> **EXERCISE A**
In the mailing-list exchange, which two libraries had conflicting default configs in the similar situation the last writer describes?
> **EXERCISE B**
Write out the part of the mailing-list exchange that opens with the words containing "You can't guarantee" and closes with "want this inconsistency?".
> **EXERCISE C**
List every distinct Boost library the mailing-list exchange names, each given once.

> **SELECTED EXTRACT**
- - -

On 16.10.2015 12:53, Raffi Enficiaud wrote:
Le 16/10/15 11:40, Andrey Semashev a écrit :
On 16.10.2015 12:30, Raffi Enficiaud wrote:
[snip]
So I will guard the enforcement of BOOST_PP_VARIADICS=1 in case this one is already defined.
You can't guarantee the order of inclusion of Boost.Test and Boost.PP headers. So, if I understand it right, by adding that check you essentially make the interface inconsistent. If you have the non-variadic implementation anyway, why do you want this inconsistency?
PPvariadic allows to use some of the features introduced on boost.test v3 that eg. boost.log is not using. I can enforce the support of PPvariadic for the compilers I know that support variadic, so that it brings a subset of v3 for those compilers, without the user taking care of that.
I will clarify that point in the doc, but I do not see much of inconsistencies there: - variadic already defined => up to the user (either inclusion order or enforcement). - variadic not defined => up to boost.test.v3
My point is that the user can't rely on these new features if he doesn't use the compiler in C++11 mode because he may include headers in the wrong order. Relying on inclusion order in the first place is a terrible idea, to my mind. You should just use what Boost.PP allows you to use and not try to force its configuration. It's not your business to do that. If anything, it should be the user's choice, not yours. Although not related to Boost.PP, I had a similar situation with Boost.Log and Boost.ASIO - the default configs of the two libraries were conflicting and I proposed to force Boost.Log config on Boost.ASIO[1]. The result of the discussion was that a library should not impose config choices on another library.

- - -

> **AVAILABLE DATA**
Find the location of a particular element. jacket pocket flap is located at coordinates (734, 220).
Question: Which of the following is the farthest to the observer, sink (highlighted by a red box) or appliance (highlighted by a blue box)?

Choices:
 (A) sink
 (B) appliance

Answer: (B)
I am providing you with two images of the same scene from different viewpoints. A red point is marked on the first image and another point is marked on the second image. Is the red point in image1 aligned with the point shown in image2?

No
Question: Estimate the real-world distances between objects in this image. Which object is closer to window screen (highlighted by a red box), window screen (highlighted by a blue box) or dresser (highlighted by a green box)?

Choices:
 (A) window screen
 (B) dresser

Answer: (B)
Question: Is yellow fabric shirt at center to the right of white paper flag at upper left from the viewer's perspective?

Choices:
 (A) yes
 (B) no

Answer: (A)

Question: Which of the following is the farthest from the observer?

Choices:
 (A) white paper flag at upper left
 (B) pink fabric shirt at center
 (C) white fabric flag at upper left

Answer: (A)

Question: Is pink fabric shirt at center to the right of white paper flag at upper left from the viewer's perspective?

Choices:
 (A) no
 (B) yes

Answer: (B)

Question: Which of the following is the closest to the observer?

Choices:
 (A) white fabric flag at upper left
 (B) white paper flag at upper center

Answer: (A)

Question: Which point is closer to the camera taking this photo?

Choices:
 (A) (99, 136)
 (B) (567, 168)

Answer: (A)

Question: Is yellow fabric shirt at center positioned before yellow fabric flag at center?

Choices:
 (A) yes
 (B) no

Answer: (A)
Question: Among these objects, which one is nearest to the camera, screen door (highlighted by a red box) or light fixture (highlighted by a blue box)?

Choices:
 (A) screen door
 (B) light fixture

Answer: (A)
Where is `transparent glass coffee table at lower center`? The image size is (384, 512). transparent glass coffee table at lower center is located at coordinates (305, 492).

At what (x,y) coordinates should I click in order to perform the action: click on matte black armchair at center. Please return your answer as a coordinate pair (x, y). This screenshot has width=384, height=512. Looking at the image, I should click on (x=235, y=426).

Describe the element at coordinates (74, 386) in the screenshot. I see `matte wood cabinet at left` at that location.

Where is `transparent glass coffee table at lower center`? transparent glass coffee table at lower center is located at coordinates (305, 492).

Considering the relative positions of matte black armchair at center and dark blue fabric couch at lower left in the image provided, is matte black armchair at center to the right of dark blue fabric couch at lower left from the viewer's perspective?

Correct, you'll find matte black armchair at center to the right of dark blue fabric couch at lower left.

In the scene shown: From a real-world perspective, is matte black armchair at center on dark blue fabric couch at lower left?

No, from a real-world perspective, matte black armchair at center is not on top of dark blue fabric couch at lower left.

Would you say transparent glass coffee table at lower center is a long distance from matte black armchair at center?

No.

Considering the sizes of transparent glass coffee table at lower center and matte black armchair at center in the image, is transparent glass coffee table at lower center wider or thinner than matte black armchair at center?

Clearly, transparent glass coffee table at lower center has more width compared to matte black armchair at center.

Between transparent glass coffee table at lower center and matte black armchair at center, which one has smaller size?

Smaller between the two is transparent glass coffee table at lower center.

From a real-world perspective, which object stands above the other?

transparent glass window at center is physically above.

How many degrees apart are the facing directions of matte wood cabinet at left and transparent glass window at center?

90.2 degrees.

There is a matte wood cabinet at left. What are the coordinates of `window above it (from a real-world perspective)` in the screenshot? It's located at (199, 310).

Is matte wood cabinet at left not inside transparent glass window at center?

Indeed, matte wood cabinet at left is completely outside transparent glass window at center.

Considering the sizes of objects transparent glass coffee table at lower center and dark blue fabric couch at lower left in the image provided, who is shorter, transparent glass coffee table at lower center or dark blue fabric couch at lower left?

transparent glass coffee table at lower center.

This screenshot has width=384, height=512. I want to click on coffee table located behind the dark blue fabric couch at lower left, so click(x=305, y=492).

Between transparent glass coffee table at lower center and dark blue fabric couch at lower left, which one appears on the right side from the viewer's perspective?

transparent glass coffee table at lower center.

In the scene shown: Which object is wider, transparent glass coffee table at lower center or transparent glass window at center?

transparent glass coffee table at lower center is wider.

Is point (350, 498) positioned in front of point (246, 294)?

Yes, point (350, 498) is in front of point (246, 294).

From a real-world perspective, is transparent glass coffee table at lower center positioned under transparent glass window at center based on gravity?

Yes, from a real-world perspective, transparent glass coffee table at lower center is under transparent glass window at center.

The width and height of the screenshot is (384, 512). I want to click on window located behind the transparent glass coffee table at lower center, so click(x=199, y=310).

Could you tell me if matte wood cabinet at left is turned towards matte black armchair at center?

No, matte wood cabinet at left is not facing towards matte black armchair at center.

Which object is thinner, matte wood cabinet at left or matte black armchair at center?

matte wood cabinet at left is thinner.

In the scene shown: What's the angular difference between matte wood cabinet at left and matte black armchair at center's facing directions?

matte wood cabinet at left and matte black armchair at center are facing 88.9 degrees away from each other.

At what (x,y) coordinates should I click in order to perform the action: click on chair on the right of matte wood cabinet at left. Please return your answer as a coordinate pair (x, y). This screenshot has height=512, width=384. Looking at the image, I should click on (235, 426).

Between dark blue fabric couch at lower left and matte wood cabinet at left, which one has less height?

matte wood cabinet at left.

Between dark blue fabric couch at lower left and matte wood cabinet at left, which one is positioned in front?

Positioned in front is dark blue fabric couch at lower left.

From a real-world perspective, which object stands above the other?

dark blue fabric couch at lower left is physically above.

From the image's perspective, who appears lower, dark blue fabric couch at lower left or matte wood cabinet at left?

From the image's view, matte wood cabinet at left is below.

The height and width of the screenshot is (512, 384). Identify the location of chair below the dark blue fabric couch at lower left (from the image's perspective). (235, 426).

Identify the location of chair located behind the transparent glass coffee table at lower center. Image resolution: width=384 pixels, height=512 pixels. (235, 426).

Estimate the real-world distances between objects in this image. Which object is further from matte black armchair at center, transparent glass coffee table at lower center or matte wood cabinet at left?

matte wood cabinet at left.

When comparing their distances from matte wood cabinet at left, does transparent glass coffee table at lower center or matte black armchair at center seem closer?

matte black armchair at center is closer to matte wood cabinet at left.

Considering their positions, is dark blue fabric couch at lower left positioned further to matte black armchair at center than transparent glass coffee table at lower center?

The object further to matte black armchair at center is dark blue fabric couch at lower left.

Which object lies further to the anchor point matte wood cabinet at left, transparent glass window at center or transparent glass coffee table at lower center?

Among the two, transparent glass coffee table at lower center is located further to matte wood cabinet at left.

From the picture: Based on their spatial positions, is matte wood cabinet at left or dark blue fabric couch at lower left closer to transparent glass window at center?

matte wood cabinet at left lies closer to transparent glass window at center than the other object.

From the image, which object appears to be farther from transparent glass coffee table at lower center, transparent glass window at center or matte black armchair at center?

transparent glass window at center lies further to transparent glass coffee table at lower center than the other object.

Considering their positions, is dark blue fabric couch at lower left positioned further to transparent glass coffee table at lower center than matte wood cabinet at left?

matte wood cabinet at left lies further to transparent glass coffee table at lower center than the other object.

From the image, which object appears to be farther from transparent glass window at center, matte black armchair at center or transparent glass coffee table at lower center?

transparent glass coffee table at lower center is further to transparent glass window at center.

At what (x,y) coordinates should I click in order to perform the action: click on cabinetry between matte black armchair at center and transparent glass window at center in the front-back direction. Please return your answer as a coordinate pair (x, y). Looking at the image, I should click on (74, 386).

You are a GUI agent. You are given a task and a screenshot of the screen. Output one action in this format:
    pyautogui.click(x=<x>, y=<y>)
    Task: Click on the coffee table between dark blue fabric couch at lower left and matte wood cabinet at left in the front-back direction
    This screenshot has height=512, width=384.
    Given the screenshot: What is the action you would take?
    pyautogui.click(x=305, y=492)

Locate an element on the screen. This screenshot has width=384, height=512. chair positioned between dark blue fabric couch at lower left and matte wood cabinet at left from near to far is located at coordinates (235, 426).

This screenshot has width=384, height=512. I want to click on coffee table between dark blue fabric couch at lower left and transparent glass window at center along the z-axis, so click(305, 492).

- - -

> **REPLY A**
Boost.Log and Boost.ASIO

> **REPLY B**
You can't guarantee the order of inclusion of Boost.Test and Boost.PP headers. So, if I understand it right, by adding that check you essentially make the interface inconsistent. If you have the non-variadic implementation anyway, why do you want this inconsistency?

> **REPLY C**
Boost.Test, Boost.PP, Boost.Log, Boost.ASIO